Time is expiring, Baltimore, for the bubblegum-machine parking meters of old. The deposit-your-coin, twist-for-time machines were first introduced to the city in the 1950s and they now stand sentry over 10,980 individual parking spaces.
But a $4 million plan by Mayor Martin O'Malley's administration, presented last night to the City Council, calls for replacing nearly half of the traditional meters with new, high-tech machines that have been tested for more than a year in Fells Point and along Charles Street downtown.
Unlike the coins-only machines lining most city streets today, the 600 automated meters that would be rolled out over three years - with no rate increases (yet) - will allow parkers to buy time with credit and debit cards in addition to quarters, dimes and nickels.
In May 2004, the city installed 70 of the new meters in Fells Point and along Charles Street, north of the Inner Harbor to Centre Street.
The new meters initially caused some problems in Fells Point when parkers assumed they did not have to pay after the old meters were removed, said Councilman James B. Kraft, who represents the neighborhood. Many people did not notice the new meters.
"They seem to be working out all right," Kraft said. "The biggest problem was that they went in without announcement."
Kraft said he supports the installation of the new machines so long as the administration informs the public that they will be installed throughout the central business district and other neighborhoods.
The parking authority is asking the council for a $4 million appropriation and needs a change in the city charter to permit the use of such technology, which has been used in Europe since the first Bush administration.

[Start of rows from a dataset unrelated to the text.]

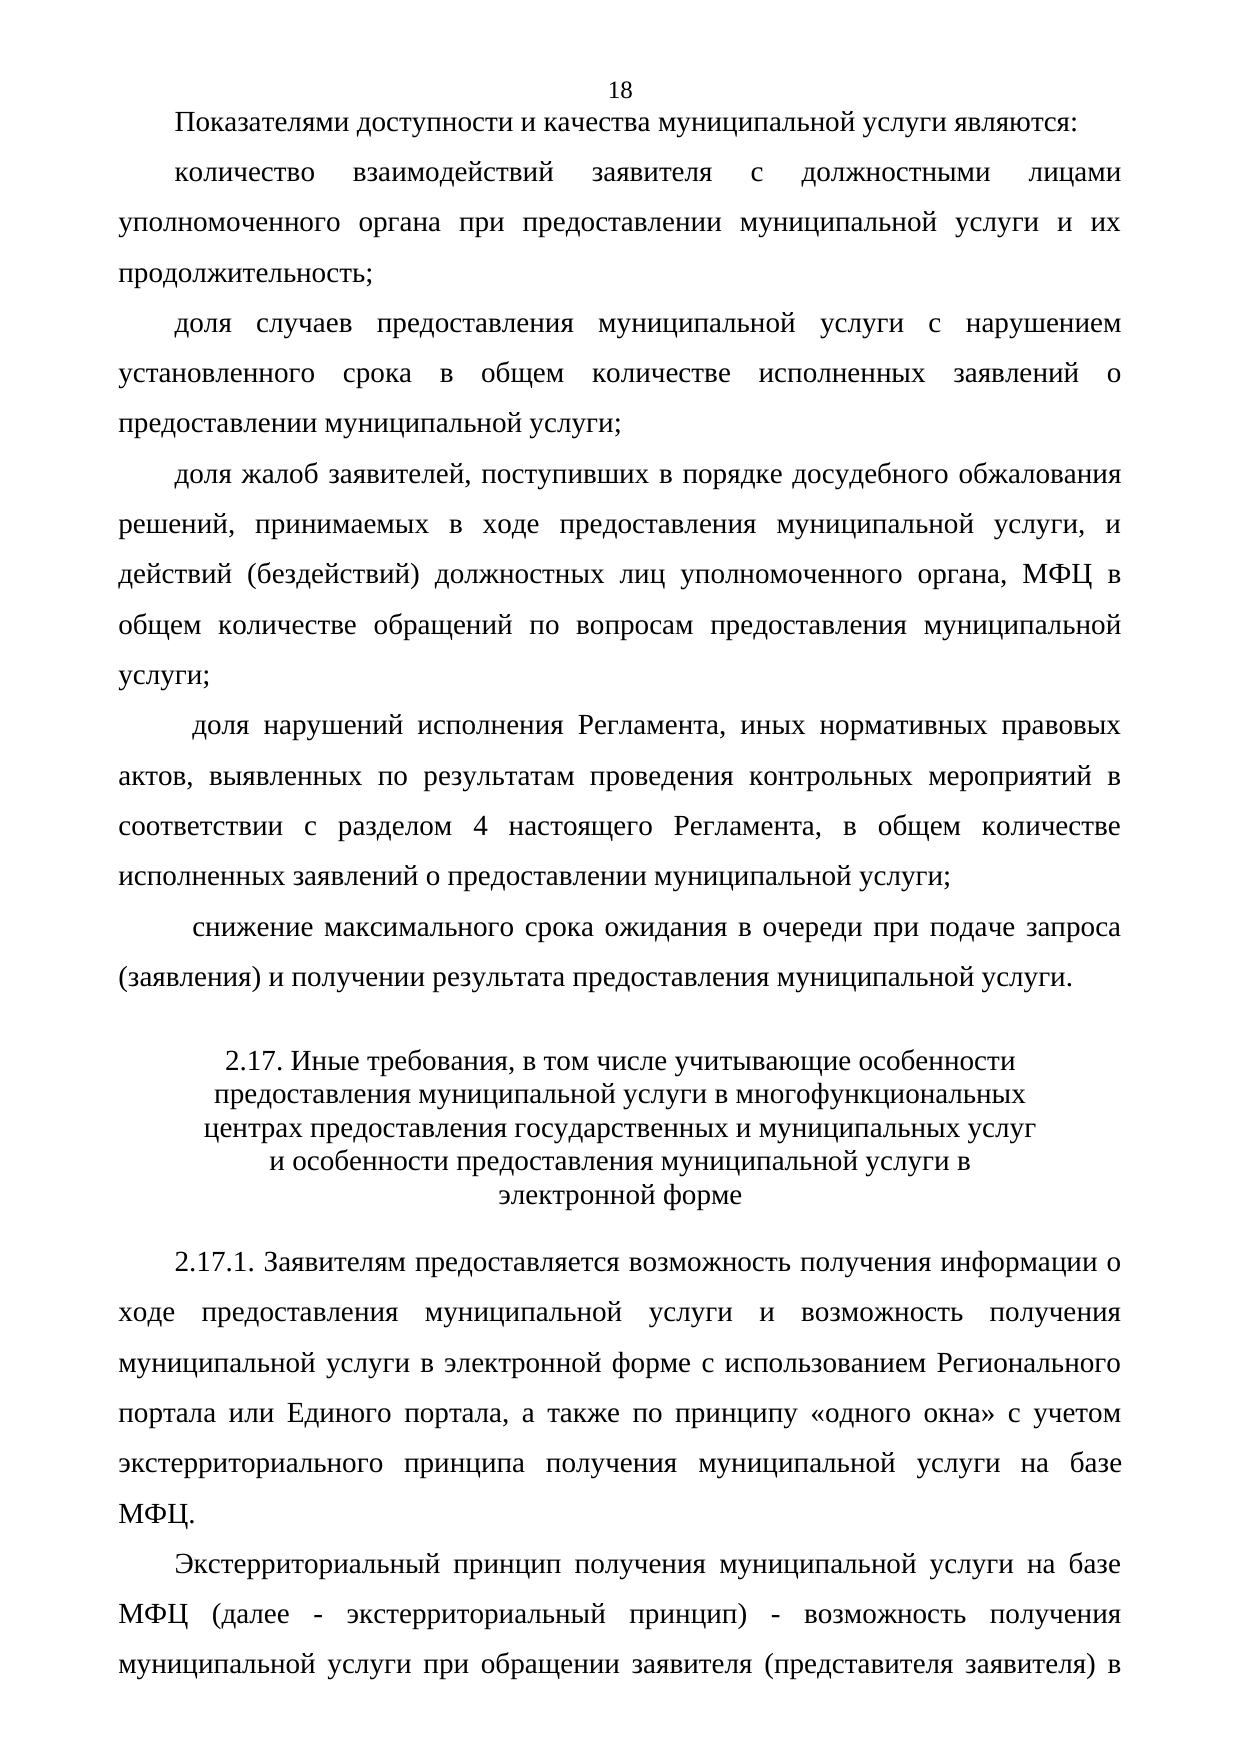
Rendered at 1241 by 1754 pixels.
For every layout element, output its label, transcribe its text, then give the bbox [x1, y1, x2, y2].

text 2.17. Иные требования, в том числе учитывающие особенности [118, 1043, 1122, 1076]
text снижение максимального срока ожидания в очереди при подаче запроса (заявления) и получении результата предоставления муниципальной услуги. [118, 909, 1122, 993]
text центрах предоставления государственных и муниципальных услуг [118, 1110, 1122, 1143]
text доля нарушений исполнения Регламента, иных нормативных правовых актов, выявленных по результатам проведения контрольных мероприятий в соответствии с разделом 4 настоящего Регламента, в общем количестве исполненных заявлений о предоставлении муниципальной услуги; [118, 707, 1122, 892]
text предоставления муниципальной услуги в многофункциональных [118, 1076, 1122, 1110]
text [118, 1546, 1122, 1680]
text 2.17.1. Заявителям предоставляется возможность получения информации о ходе предоставления муниципальной услуги и возможность получения муниципальной услуги в электронной форме с использованием Регионального портала или Единого портала, а также по принципу «одного окна» с учетом экстерриториального принципа получения муниципальной услуги на базе МФЦ. [118, 1244, 1122, 1529]
text доля жалоб заявителей, поступивших в порядке досудебного обжалования решений, принимаемых в ходе предоставления муниципальной услуги, и действий (бездействий) должностных лиц уполномоченного органа, МФЦ в общем количестве обращений по вопросам предоставления муниципальной услуги; [118, 456, 1122, 691]
text электронной форме [118, 1177, 1122, 1211]
text доля случаев предоставления муниципальной услуги с нарушением установленного срока в общем количестве исполненных заявлений о предоставлении муниципальной услуги; [118, 305, 1122, 439]
text и особенности предоставления муниципальной услуги в [118, 1143, 1122, 1177]
text Показателями доступности и качества муниципальной услуги являются: [118, 104, 1122, 137]
text количество взаимодействий заявителя с должностными лицами уполномоченного органа при предоставлении муниципальной услуги и их продолжительность; [118, 154, 1122, 288]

The idea has only recently caught on in North America - in Toronto; New York; Portland, Ore.; and Fort Lauderdale, Fla., among other places.
Councilman Keiffer J. Mitchell Jr. said his constituents in downtown also took some time to get used to the new machines, but that people seem to have no problems with them now.
Mitchell said business owners like them because they create more parking spaces.
The benefits of the new machines are many, according to Peter Little, the Baltimore Parking Authority's executive director.
Little told the council yesterday that by eliminating individual designated spaces with the old meters, the new machines permit more cars to squeeze into the same amount of curb space.
The current meters have not evolved much since the nation's first ones were installed in downtown Oklahoma City in 1935. But the new ones run on solar power, beam real-time parking data to City Hall, and allow parkers to take unexpired time to a new parking spot.
In fiscal year 2005, parking meters generated $5.15 million in gross revenues for the city. Parking fines generated twice that amount.
Each of the new meters serves six to eight parking spaces, which accounts for their price tag of $7,000 apiece. Traditional single-space models go for about $700.
Little said the new ones would save the city money because there are fewer of them to service. Because each meter wirelessly beams data to the city, parking officials can wait until they know it's full or damaged before dispatching someone to empty or repair it.
He said no rate increases are accompanying the new meters but that the parking authority would study the issue.
Little also said revenues would rise by more than $1 million in part because people using credit cards tend to charge the maximum amount of time and because more cars can fit on blocks.
Baltimore officials are negotiating with Cale Parking Systems USA, the Clearwater, Fla., division of a Swedish meter company, for the new machines. The company provided the test run of 70 meters for a nominal fraction of transactions on each machine.
About 5 1/2 feet tall and 1 1/2 feet wide, the black meters look like automated teller machines with a few buttons and small screens. On the side is an orange-and-black EZ Park logo with a smiling cartoon car.
After payment is made with quarters, dimes, nickels or plastic, the machine spits out a ticket that a driver displays on the dashboard. Meter readers check the time of expiration printed on the ticket. The meters do not accept dollar bills.
Tamaira Long, a Downtown Partnership public safety guide, said most of the people whom she sees using the new machines like them because they are able to squeeze into spots that may not have existed before. She also said the new devices do not break as often as the traditional meters.
"People really like these better," Long said.
Skip Seward agreed with Long's assessment yesterday.
The Towson Realtor parked on Charles Street, just south of Franklin Street, and stood staring at the new meter's screen. He lowered his glasses and read the instructions.
"How do you know how much time you have?" he asked.
Seward fed four quarters into the new, high-tech parking meter and got an answer: one hour. He said the machines were fine by him.
"As long as I can still put my quarters in," Seward said.